[Plain-text document sources]
* * * * *
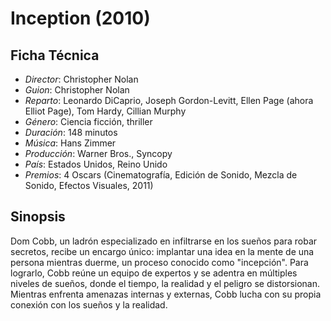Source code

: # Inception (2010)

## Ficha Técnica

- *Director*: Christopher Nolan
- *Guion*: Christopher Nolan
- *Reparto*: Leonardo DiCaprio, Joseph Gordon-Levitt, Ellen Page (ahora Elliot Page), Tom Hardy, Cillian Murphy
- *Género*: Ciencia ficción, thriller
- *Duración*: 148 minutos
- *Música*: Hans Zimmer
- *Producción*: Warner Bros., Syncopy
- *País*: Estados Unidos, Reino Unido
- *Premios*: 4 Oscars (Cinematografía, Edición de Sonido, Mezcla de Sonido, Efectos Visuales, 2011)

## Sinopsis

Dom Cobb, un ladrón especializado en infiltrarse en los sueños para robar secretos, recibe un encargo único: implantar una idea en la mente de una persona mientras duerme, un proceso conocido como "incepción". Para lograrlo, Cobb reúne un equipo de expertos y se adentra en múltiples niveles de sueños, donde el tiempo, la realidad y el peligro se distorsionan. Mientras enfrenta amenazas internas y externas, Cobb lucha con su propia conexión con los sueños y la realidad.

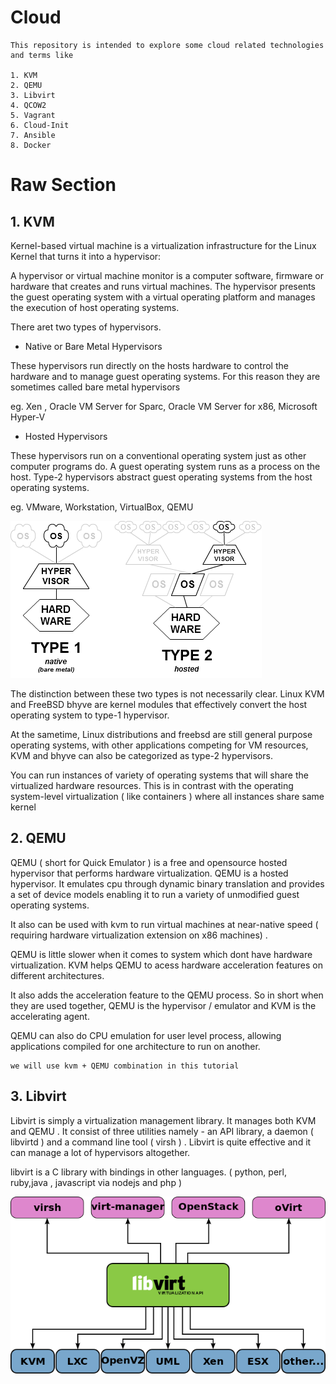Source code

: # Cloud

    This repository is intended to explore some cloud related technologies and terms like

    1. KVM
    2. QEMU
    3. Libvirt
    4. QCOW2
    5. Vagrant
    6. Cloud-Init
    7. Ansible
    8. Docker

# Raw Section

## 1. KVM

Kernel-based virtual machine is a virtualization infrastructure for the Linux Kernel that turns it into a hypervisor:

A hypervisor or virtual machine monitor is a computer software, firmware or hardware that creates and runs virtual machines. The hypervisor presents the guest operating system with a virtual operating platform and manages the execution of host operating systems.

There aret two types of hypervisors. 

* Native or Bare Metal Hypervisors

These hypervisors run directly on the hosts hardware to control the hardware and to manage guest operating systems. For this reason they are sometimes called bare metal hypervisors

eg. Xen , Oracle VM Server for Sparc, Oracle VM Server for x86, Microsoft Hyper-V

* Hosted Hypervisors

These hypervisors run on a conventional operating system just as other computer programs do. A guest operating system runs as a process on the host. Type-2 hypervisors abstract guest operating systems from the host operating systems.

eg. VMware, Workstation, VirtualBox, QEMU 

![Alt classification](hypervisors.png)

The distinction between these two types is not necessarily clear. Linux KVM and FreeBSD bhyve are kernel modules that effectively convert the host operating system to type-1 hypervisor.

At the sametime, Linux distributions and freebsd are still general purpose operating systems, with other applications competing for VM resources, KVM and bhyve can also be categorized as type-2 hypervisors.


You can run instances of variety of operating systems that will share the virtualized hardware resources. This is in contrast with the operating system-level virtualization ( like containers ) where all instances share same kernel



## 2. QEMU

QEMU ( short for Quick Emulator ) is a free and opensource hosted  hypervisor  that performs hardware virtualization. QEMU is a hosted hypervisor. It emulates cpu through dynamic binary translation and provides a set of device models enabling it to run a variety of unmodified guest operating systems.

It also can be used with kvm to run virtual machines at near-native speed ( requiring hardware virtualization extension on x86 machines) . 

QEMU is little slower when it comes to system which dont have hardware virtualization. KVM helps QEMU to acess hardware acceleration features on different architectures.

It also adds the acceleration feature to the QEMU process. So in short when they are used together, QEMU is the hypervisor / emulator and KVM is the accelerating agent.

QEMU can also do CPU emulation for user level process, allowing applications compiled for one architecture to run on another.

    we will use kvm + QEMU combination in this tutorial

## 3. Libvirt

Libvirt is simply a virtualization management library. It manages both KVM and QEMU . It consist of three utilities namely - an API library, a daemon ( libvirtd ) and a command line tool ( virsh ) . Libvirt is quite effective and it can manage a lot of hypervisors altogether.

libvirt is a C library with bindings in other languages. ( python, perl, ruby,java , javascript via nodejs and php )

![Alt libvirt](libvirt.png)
* * * * *
THE TASK> In the entries above, find each line with the string "machines" and copy it.

SOLVED EXERCISE>
A hypervisor or virtual machine monitor is a computer software, firmware or hardware that creates and runs virtual machines. The hypervisor presents the guest operating system with a virtual operating platform and manages the execution of host operating systems.
It also can be used with kvm to run virtual machines at near-native speed ( requiring hardware virtualization extension on x86 machines) . 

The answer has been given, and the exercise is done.